On Thursday, 31 March 2016 at 08:23:45 UTC, Martin Nowak wrote:
I'm currently working on a templated arrayop implementation
(using RPN
to encode ASTs).
So far things worked out great, but now I got stuck b/c
apparently none
of the D compilers has a working SIMD implementation (maybe GDC
has but
it's very difficult to work w/ the 2.066 frontend).

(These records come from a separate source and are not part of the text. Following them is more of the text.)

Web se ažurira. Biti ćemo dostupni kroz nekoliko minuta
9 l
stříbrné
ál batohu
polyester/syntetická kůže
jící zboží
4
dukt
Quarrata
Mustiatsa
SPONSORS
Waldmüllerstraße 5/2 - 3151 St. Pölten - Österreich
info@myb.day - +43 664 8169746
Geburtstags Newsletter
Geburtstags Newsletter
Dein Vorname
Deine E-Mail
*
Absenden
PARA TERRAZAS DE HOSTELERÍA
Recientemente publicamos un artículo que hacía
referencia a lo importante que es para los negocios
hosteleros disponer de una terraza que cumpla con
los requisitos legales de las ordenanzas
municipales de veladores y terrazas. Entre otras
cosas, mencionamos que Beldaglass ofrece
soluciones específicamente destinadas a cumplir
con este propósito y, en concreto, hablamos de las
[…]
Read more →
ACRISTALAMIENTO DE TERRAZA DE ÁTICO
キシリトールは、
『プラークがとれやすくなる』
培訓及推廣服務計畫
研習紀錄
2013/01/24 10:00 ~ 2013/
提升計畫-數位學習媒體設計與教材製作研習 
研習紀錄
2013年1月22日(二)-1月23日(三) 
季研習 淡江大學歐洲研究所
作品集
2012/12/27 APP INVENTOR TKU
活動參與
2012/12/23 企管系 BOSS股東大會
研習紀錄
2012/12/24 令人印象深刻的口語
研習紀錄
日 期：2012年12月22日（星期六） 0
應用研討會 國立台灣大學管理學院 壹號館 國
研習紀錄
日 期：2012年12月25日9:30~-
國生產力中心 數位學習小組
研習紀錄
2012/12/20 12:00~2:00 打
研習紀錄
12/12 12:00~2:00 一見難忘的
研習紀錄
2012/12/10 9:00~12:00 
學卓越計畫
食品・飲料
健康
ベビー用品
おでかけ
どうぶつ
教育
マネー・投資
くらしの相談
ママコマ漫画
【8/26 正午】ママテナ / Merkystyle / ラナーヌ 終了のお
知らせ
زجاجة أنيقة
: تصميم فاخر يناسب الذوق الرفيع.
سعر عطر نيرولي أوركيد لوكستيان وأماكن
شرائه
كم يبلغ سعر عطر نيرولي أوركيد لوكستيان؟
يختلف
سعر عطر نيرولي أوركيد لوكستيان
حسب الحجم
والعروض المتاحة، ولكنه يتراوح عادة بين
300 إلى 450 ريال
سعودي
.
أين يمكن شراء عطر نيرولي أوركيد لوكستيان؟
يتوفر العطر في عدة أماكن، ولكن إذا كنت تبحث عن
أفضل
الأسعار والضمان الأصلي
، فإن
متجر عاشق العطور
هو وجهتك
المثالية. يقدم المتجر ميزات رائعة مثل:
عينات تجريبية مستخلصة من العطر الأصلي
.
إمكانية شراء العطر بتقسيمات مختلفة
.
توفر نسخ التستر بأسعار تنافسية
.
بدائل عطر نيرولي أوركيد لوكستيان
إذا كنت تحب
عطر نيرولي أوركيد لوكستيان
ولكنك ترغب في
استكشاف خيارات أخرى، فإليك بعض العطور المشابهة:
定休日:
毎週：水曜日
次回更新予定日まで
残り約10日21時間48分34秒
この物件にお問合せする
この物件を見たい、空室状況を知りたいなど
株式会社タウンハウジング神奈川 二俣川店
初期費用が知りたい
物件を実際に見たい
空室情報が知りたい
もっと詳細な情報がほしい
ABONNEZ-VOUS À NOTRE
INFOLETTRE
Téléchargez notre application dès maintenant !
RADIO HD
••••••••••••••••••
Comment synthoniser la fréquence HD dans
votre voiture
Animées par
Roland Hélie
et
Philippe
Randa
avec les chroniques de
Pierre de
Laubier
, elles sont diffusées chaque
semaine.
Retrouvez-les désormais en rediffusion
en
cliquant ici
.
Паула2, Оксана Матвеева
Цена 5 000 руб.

https://github.com/MartinNowak/druntime/blob/arrayOps/src/core/internal/arrayop.d
https://github.com/MartinNowak/dmd/blob/arrayOps/src/arrayop.d
I don't want to do anything fancy, just unaligned loads,
stores, and integral mul/div. Is this really the current state
of SIMD or am I missing sth.?
-Martin
ndslice.algorithm [1], [2] compiled with recent LDC beta will do
all work for you. Vectorized flag should be turned on and the
last (row) dimension should have stride==1.
Generic matrix-matrix multiplication [3] is available in Mir
version 0.16.0-beta2
It should be compiled with recent LDC beta, and -mcpu=native flag.
[1] http://docs.mir.dlang.io/latest/mir_ndslice_algorithm.html
[2] https://github.com/dlang/phobos/pull/4652
[3] http://docs.mir.dlang.io/latest/mir_glas_gemm.html